I still get a good air leak sound and I found it to be the front clutch rings which are installed on the pump. The front clutch drum is new and I changed the rings out for a different set but no change. With just the front clutch installed, some air bubbles and fluid leak by but not much. Should I be concerned? The rear clutch doesn't sound this way.

Think about this and it'll make total sense to you.

Air leaks out a TON faster than fluid, so you should be good to go now.
Air can cross over into other things a lot easier also, and that is why I wasn't to worried about it as long as the sealing rings were ok.
 
Awesome! Makes total sense. I've only built a 727 but that was over a year ago and it didn't have any hard parts replaced unlike this 904 which trashed the front clutch drum. Hence why I'm so uneasy about it. Thanks again for your help, guys!
 
Think about this and it'll make total sense to you.

Air leaks out a TON faster than fluid, so you should be good to go now.
Air can cross over into other things a lot easier also, and that is why I wasn't to worried about it as long as the sealing rings were ok.

Just what I was going to say. Every time I air test them I get enough air leaking you'd think there's a problem but fluid is so much thicker it'll seal up and not leak past.
 
Just what I was going to say. Every time I air test them I get enough air leaking you'd think there's a problem but fluid is so much thicker it'll seal up and not leak past.

I still remember some of the stuff I learned :-D
 
Hey T56 how did this work out for ya? I just ran into the same problem on a 904 I'm building. It's leaking real bad and for the life of me I can't see anything wrong laying a good straight edge on it.
 
I normally squirt a bit of ATF into the holes with a syringe before I do an air pressure check. It usually seals things up good, where air would just whistle out.
 
Hey T56 how did this work out for ya? I just ran into the same problem on a 904 I'm building. It's leaking real bad and for the life of me I can't see anything wrong laying a good straight edge on it.
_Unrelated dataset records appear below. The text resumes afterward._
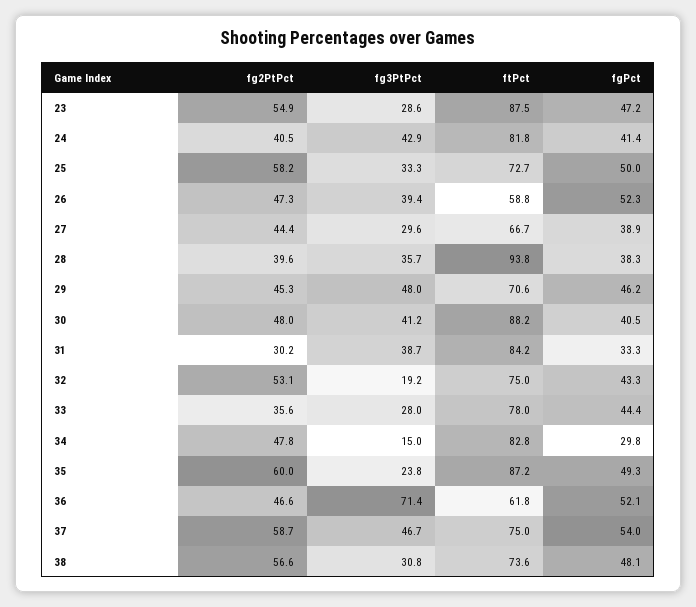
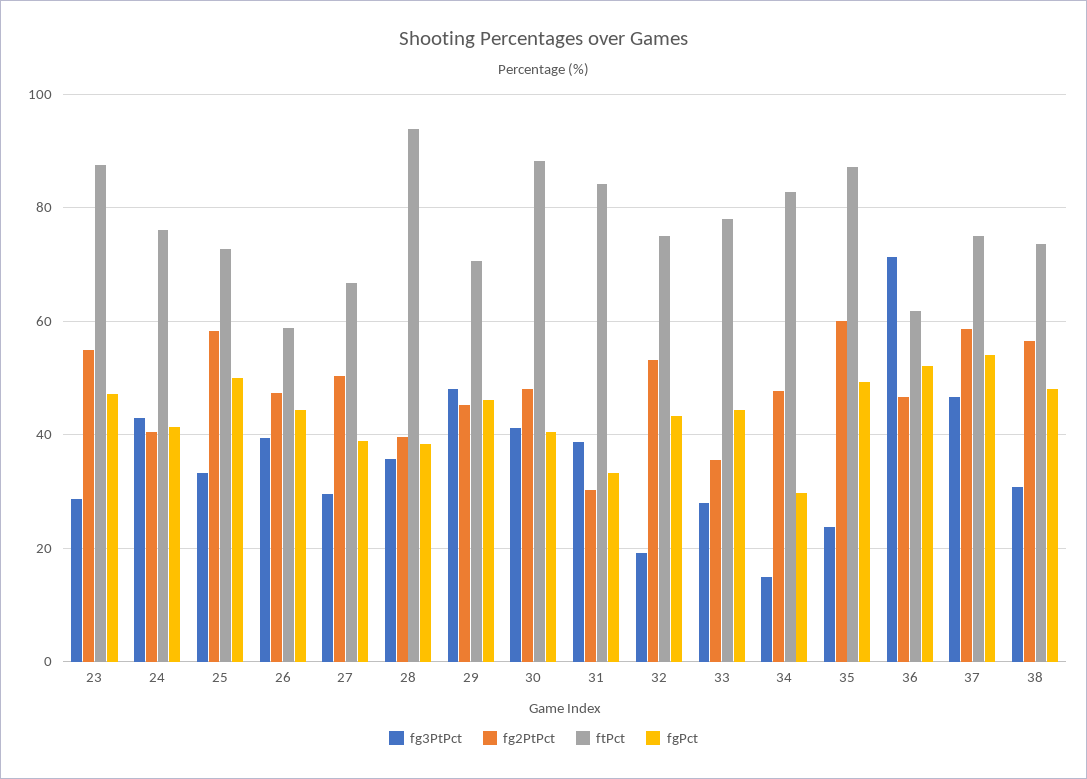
  {
    "fg2PtPct": {
      "23": 54.9,
      "24": 40.5,
      "25": 58.2,
      "26": 47.3,
-     "27": 44.4,
+     "27": 50,
      "28": 39.6,
      "29": 45.3,
      "30": 48,
      "31": 30.2,
      "32": 53.1,
      "33": 35.6,
      "34": 47.8,
      "35": 60,
      "36": 46.6,
      "37": 58.7,
      "38": 56.6
    },
    "fg3PtPct": {
      "23": 28.6,
      "24": 42.9,
      "25": 33.3,
      "26": 39.4,
      "27": 29.6,
      "28": 35.7,
      "29": 48,
      "30": 41.2,
      "31": 38.7,
      "32": 19.2,
      "33": 28,
      "34": 15,
      "35": 23.8,
      "36": 71.4,
      "37": 46.7,
      "38": 30.8
    },
    "ftPct": {
      "23": 87.5,
-     "24": 81.8,
+     "24": 76,
      "25": 72.7,
      "26": 58.8,
      "27": 66.7,
      "28": 93.8,
      "29": 70.6,
      "30": 88.2,
      "31": 84.2,
      "32": 75,
      "33": 78,
      "34": 82.8,
      "35": 87.2,
      "36": 61.8,
      "37": 75,
      "38": 73.6
    },
    "fgPct": {
      "23": 47.2,
      "24": 41.4,
      "25": 50,
-     "26": 52.3,
+     "26": 44,
      "27": 38.9,
      "28": 38.3,
      "29": 46.2,
      "30": 40.5,
      "31": 33.3,
      "32": 43.3,
      "33": 44.4,
      "34": 29.8,
      "35": 49.3,
      "36": 52.1,
      "37": 54,
      "38": 48.1
    }
  }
I know you know this but the bolted in pump won't leak anywhere near as bad as one sitting on the bench without the perimiter bolted down in the case.
 
I normally squirt a bit of ATF into the holes with a syringe before I do an air pressure check. It usually seals things up good, where air would just whistle out.
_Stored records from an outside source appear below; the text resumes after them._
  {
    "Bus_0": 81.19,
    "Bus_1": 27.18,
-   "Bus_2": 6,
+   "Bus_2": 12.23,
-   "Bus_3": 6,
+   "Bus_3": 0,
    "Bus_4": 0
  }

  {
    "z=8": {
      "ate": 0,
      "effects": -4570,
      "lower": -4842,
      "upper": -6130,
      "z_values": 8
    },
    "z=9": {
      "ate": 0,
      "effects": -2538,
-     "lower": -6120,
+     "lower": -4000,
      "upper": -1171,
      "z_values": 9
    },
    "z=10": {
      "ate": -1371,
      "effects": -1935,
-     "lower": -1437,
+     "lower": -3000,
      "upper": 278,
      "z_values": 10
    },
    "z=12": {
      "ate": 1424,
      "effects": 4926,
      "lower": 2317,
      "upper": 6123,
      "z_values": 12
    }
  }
that usually does the trick..especially if the seals are dry.......

and use some good old vasoline on the seal..
 
I know you know this but the bolted in pump won't leak anywhere near as bad as one sitting on the bench without the perimiter bolted down in the case.

I haven't tried bolting it into the case but I did install bolts and nuts through the mounting holes around the perimeter and it still leaks real bad. The bolts help a little but I don't think it's nearly enough. Air just pours out. The crazy part is laying a good straight edge on it I can't even get a .001 feeler gauge under it nor can I see any daylight under the straight edge. I may try pouring some atf in it and see if that slows it down any.